Data excerpts
::::::::::

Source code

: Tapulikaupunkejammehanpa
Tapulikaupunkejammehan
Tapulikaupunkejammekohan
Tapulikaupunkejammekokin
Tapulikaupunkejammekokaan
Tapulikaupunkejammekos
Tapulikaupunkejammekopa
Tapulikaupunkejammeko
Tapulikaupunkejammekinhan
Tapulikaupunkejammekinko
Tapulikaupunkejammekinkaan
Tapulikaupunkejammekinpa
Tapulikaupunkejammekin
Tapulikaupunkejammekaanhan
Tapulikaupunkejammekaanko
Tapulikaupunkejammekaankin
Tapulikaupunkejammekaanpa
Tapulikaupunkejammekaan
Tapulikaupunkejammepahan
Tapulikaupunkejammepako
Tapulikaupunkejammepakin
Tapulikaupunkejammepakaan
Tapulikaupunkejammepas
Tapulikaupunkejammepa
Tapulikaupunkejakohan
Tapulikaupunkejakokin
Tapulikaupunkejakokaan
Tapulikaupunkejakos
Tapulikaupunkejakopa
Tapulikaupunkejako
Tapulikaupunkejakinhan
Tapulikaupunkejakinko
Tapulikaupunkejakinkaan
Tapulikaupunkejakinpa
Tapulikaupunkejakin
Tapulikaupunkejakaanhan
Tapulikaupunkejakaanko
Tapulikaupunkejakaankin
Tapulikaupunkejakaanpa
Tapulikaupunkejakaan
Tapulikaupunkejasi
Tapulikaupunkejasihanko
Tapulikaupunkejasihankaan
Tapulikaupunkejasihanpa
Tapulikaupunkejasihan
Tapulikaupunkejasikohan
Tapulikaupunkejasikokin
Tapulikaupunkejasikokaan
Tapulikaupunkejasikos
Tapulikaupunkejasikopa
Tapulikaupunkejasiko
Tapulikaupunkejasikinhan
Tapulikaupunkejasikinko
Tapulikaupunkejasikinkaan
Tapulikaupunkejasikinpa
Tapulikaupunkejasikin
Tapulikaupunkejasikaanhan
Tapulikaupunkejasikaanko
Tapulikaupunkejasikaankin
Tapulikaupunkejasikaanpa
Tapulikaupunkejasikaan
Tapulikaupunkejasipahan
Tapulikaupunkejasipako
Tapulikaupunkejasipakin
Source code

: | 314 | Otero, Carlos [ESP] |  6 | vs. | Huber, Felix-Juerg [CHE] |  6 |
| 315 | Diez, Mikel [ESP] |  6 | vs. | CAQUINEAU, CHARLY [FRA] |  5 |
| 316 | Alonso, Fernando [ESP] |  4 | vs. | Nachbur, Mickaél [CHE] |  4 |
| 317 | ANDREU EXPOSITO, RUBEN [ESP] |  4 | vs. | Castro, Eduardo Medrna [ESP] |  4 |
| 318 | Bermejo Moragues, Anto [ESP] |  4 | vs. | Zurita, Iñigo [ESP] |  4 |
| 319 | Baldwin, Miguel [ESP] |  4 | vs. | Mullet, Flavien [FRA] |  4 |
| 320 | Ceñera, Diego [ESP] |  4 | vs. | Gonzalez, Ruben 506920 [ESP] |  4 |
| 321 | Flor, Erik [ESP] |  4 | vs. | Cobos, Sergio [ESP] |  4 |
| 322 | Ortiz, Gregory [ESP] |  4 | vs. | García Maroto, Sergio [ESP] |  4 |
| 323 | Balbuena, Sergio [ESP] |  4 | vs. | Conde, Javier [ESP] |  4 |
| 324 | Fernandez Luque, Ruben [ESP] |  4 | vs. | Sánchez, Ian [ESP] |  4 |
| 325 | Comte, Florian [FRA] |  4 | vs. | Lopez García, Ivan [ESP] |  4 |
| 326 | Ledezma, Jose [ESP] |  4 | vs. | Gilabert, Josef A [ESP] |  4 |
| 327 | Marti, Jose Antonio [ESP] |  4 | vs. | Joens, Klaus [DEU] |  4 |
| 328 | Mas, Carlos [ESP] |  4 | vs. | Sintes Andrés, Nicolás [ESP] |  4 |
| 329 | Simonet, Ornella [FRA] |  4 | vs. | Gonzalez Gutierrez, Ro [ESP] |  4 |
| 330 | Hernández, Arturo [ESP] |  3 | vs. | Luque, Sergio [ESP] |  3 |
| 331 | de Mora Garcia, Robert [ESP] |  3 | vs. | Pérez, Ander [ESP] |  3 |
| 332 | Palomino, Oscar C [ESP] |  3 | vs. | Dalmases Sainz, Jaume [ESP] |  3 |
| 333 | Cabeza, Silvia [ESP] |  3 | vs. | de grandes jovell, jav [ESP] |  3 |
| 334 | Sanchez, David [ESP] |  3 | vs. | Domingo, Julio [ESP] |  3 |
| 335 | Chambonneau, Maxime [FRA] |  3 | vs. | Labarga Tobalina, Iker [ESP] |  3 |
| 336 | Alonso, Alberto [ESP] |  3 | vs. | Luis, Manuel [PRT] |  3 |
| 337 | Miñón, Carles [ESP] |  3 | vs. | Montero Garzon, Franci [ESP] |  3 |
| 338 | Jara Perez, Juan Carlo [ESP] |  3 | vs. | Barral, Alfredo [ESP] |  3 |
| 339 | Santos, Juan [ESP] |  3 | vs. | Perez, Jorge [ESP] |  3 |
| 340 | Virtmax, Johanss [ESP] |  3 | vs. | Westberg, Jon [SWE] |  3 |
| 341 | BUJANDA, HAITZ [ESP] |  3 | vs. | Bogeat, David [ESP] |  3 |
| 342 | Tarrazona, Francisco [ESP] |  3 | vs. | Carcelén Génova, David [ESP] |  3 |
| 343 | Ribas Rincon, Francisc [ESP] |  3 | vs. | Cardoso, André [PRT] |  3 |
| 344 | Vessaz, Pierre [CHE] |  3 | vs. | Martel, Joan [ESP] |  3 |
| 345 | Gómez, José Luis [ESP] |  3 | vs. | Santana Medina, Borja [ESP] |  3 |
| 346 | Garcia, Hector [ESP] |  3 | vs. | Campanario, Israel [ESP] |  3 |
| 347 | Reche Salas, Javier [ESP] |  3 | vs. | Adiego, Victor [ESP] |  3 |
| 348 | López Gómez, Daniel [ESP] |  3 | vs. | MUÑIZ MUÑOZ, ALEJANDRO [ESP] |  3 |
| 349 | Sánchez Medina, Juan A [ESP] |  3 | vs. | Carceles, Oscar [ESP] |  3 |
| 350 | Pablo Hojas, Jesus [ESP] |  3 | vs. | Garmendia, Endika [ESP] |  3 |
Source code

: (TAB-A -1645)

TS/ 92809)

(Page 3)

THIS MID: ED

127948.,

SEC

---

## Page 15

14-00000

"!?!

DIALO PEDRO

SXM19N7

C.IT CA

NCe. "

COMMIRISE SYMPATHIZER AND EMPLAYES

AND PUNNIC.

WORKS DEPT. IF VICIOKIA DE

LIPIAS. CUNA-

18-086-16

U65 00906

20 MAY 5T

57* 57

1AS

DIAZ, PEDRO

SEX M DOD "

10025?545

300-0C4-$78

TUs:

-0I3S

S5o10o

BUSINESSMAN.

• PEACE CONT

::::::::::

- Exercise directions: List every line in the data above that contains the string "Juan", treating uppercase and lowercase letters as different.

- Output of the task:
| 338 | Jara Perez, Juan Carlo [ESP] |  3 | vs. | Barral, Alfredo [ESP] |  3 |
| 339 | Santos, Juan [ESP] |  3 | vs. | Perez, Jorge [ESP] |  3 |
| 349 | Sánchez Medina, Juan A [ESP] |  3 | vs. | Carceles, Oscar [ESP] |  3 |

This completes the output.